Halaman

Kamis, 17 Mei 2012

Roby Fuzi dan Antonin Artaud - Bahasa Putih dan Bahasa Hitam: Oleh Hudan Hidayat

Oleh: Hudan Hidayat
18 Oktober 2010 jam 13:25

Bahasa putih semacam kerinduan tiap cahaya bahasa tapi ia menempuh jalannya melalui simpang bahasa hitam - katakanlah semacam retorik bahasa putih untuk mencapai cahaya pencerahannya - yang kelak absurd juga dalam pandangan totalik hidup. Apakah bahasa hitam? Mungkin bahasa putih semacam nasib yang manis turun ke manusia. Sedang bahasa hitam adalah jalan bagi manusia yang terlunta lunta - fisik dan jiwanya tak hendak diam, tapi juga fisik dan jiwanya telah dikalahkan oleh nasib yang beroperasi di tangan mesin politik.

"Kita begitu berbeda dalam pemikiran
Seperti pasir pantai yang tergusur ombak
menuju lautan, berserakan
"

Itulah yang dituliskan penyair Roby Fuzi dalam puisinya "Irama Datar" dalam puisi. saya yakin ia tak tahu telah menemukan ucapan dalam puisi dengan beningnya ucapan larik yang saya tampi dalam puisinya itu. Sebab puisi itu berselang seling dengan suatu larik yang tak bening - di sana, di puisi penyair Roby ini. Saya juga menemukan larik lain padanan ke beningan ucapan penyair, yang membuatku makin yakin sebenarnya, kalau tiap penyair memasuki hening jiwanya sendiri, maka ia menemukan sumur ucapan yang bening dari jiwanya sendiri. Bahasa tak perlu ditampi oleh para pembacanya. Tapi penyair ini telah memilah mana padi dan mana gabah dalam bahasa.

"Kita berjumpa di pantai yang sama
Penuh tanda tanya
"

Itulah mutiara bahasa yang berlepasan dan berpaduan dengan kehendak bahasa yang dibersihkan dari tubuh induk puisi. Semacam orang membuat emas kata yang kata kata harus disapih, dipisah, dibuatkan terang dan bening, jernih dan hening. Lalu dimasukkan ke dalam struktur totalik kehadiran puisi atau prosa.

Dua larik yang saya turunkan dari penyair, apakah bahasa putih ataukah bahasa hitam?

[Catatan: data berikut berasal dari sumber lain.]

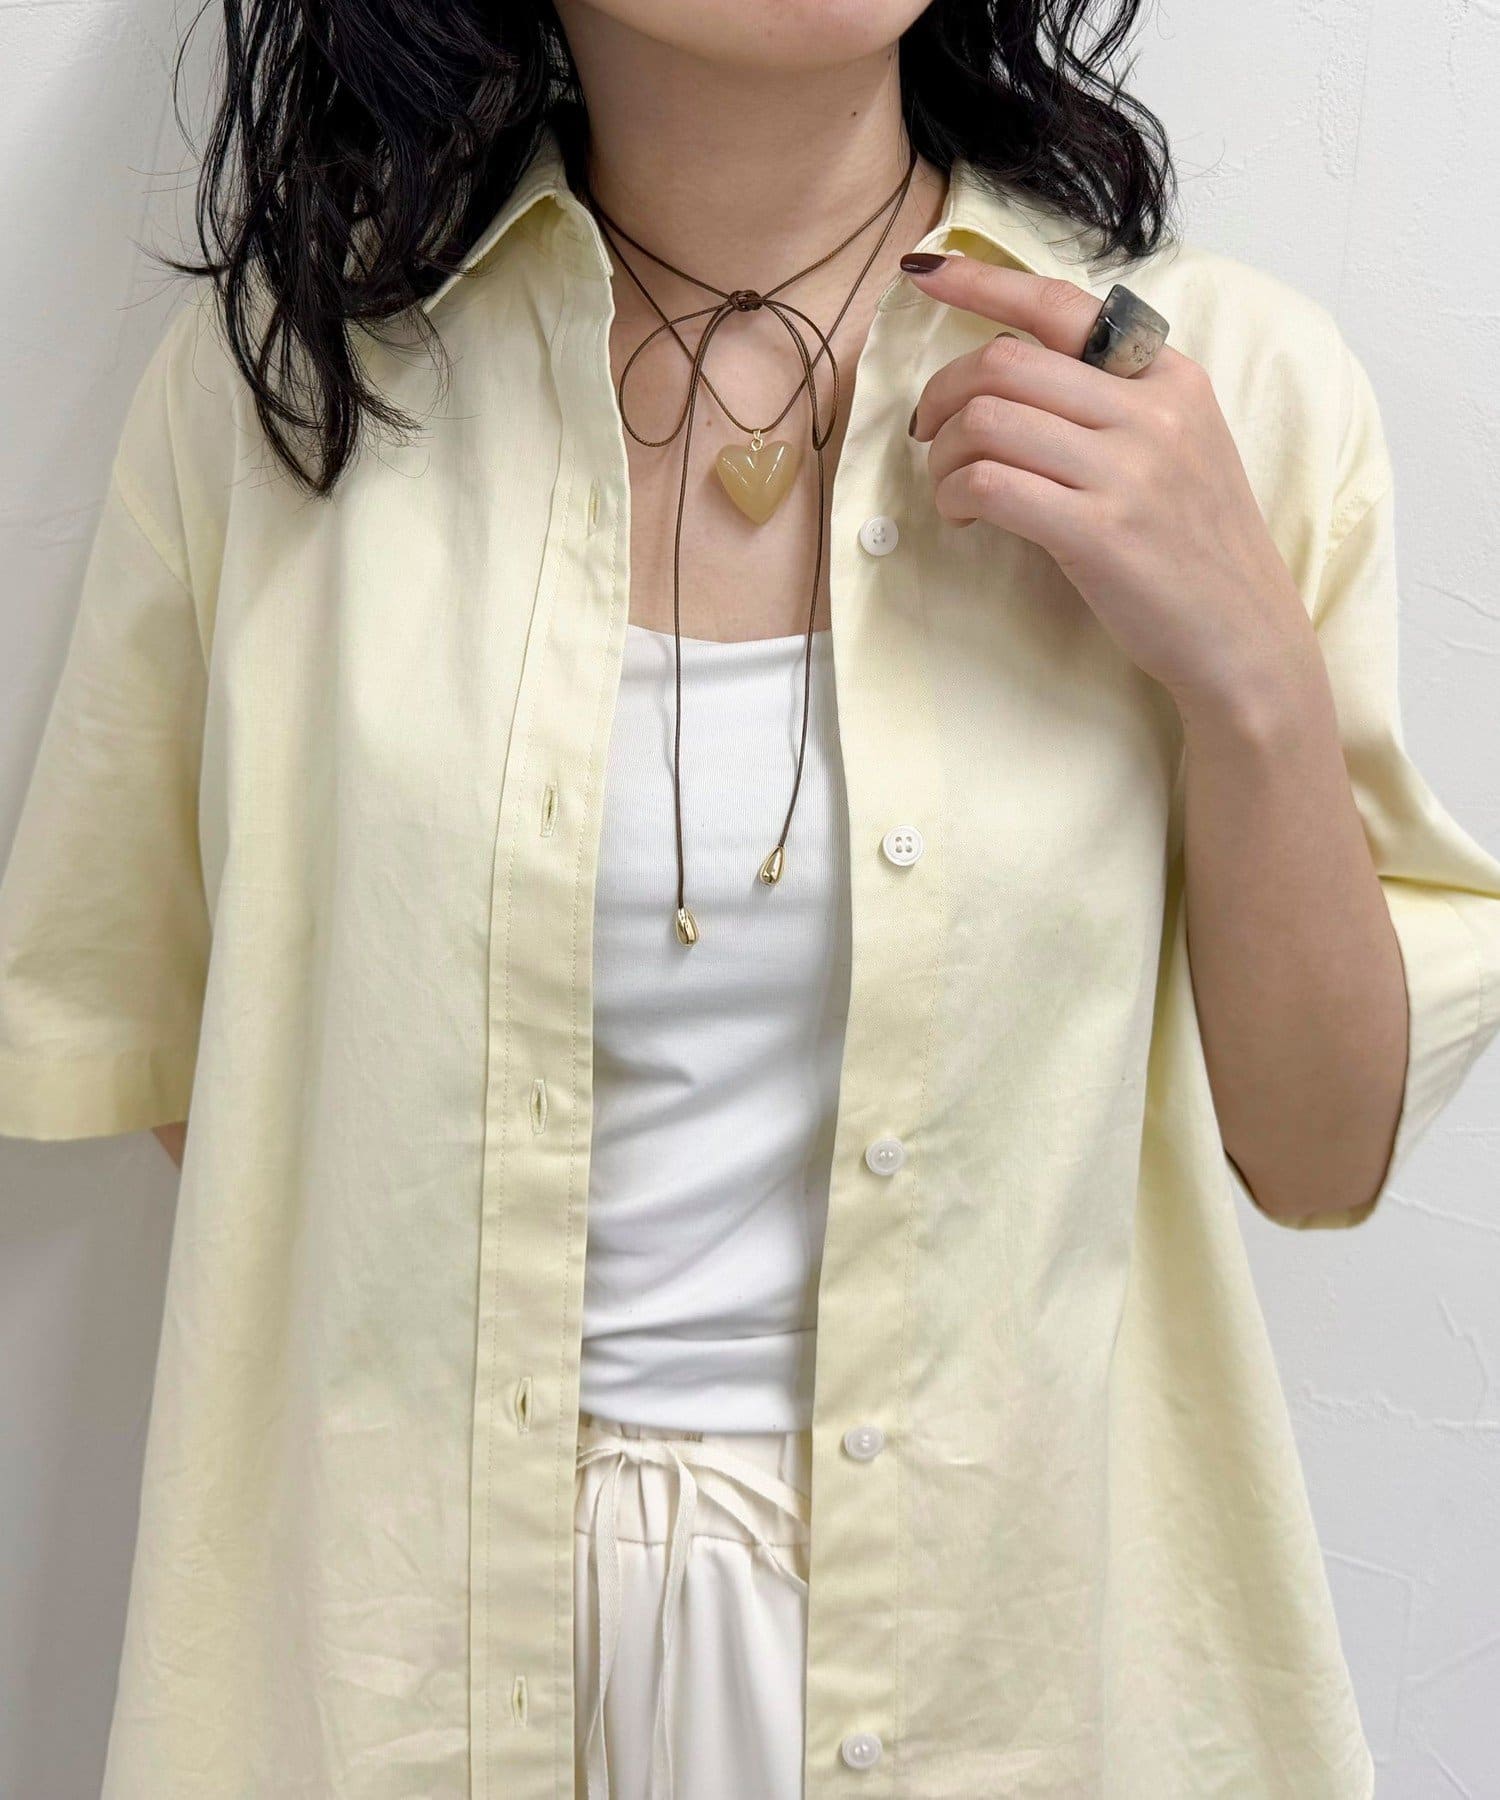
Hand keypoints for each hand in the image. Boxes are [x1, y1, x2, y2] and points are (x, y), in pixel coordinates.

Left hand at [903, 254, 1319, 722]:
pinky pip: (991, 485)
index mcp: (1170, 376)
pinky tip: (964, 516)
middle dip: (942, 393)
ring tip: (950, 487)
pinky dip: (956, 495)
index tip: (924, 277)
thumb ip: (1112, 401)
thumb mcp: (1179, 447)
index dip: (980, 282)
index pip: (1060, 304)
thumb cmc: (1194, 546)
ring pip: (987, 421)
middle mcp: (1152, 411)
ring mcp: (1128, 471)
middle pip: (1004, 361)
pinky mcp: (1100, 532)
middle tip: (928, 432)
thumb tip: (1010, 371)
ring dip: (943, 454)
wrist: (1244, 635)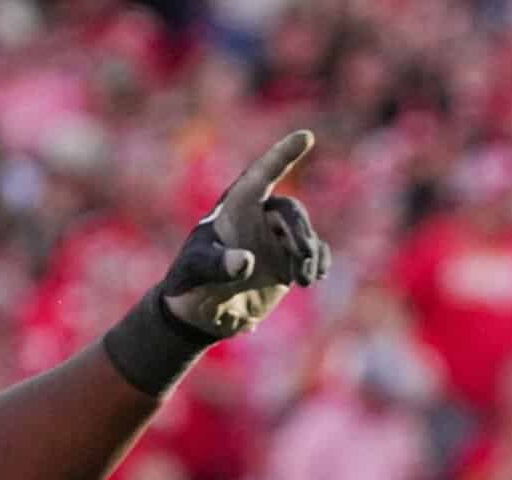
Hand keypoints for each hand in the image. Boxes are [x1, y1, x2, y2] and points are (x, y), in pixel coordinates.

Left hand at [160, 130, 329, 338]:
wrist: (202, 312)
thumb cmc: (191, 283)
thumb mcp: (197, 271)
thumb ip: (219, 264)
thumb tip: (246, 262)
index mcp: (235, 208)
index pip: (261, 175)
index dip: (283, 155)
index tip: (306, 136)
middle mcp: (258, 218)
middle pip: (292, 212)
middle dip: (301, 235)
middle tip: (303, 262)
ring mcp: (275, 239)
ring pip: (306, 234)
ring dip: (310, 255)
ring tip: (303, 281)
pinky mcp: (288, 261)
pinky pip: (315, 252)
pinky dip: (320, 263)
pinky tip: (314, 278)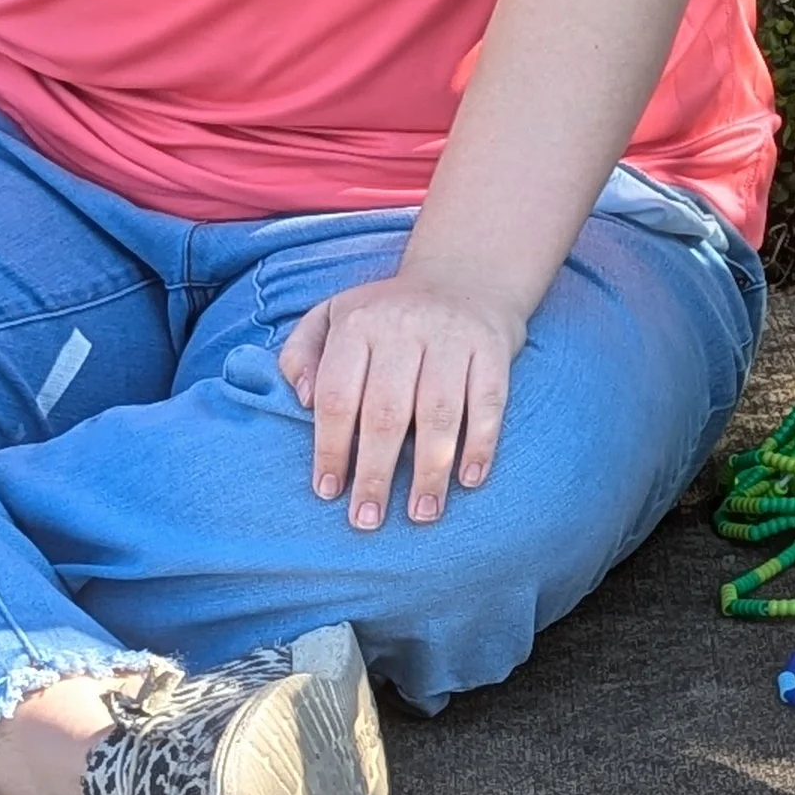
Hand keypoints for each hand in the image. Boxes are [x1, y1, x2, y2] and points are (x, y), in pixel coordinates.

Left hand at [279, 266, 531, 529]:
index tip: (328, 491)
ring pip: (440, 413)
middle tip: (367, 518)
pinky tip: (469, 479)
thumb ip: (301, 354)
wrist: (465, 276)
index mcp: (360, 325)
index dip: (332, 448)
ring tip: (422, 514)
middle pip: (388, 413)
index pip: (339, 396)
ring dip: (431, 470)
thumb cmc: (386, 313)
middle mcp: (406, 328)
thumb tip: (301, 401)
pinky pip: (490, 402)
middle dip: (377, 473)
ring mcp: (454, 338)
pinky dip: (482, 443)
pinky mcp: (493, 349)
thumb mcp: (331, 317)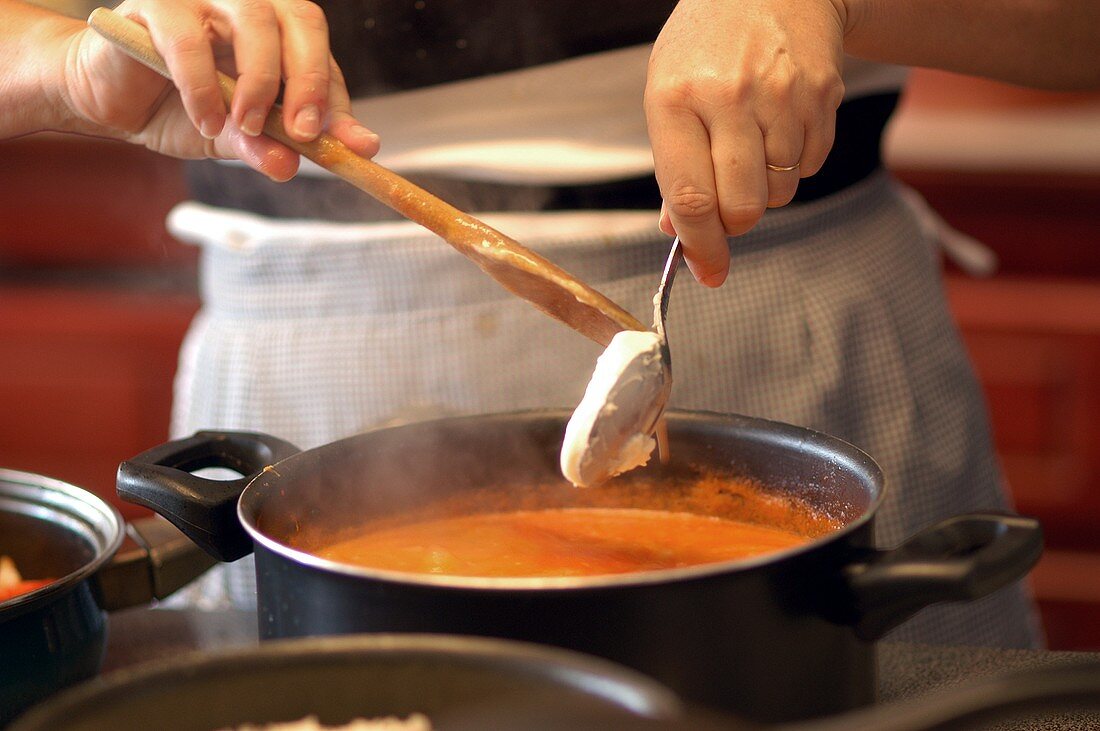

Mungkin belum ke hitam. mungkin Baru pra-kata yang entah hendak ke mana.

Pun kata kata atonin artaud dalam kalimat pembukanya.

Fragments of diary from hell (1925)

"Neither my cry nor my fever belongs to me. This disintegration of my secondary forces, of these concealed elements of thought and of the soul, try to imagine merely their constancy."

Tapi totalik bahasanya adalah hitam dalam perjalanan tapi putih dalam ayakan dari mereka yang hendak membersihkan, mengambil warna putih dari warna hitam bahasa.

Kita perlu merenungkan, dan membawa, tiap warna dasar sebagai warna dasar hidup ini sendiri. Bahasa hitam dan bahasa putih, sebagai nasib kelam dan nasib cemerlang tuhan.

Itulah kebajikan utama dalam bahasa, yang tidak tiap orang dapat beruntung diberikan ilham atasnya. Kita termasuk orang yang beruntung itu. Maka bahasa cepat lesap menghilang jadi ada dalam pengertian Kita. karena formalitas tiap ucapan telah berhasil kita sapih, kita dudukkan. Sebagai bahasa, bahasa pun hendak duduk dalam makam kursinya sendiri.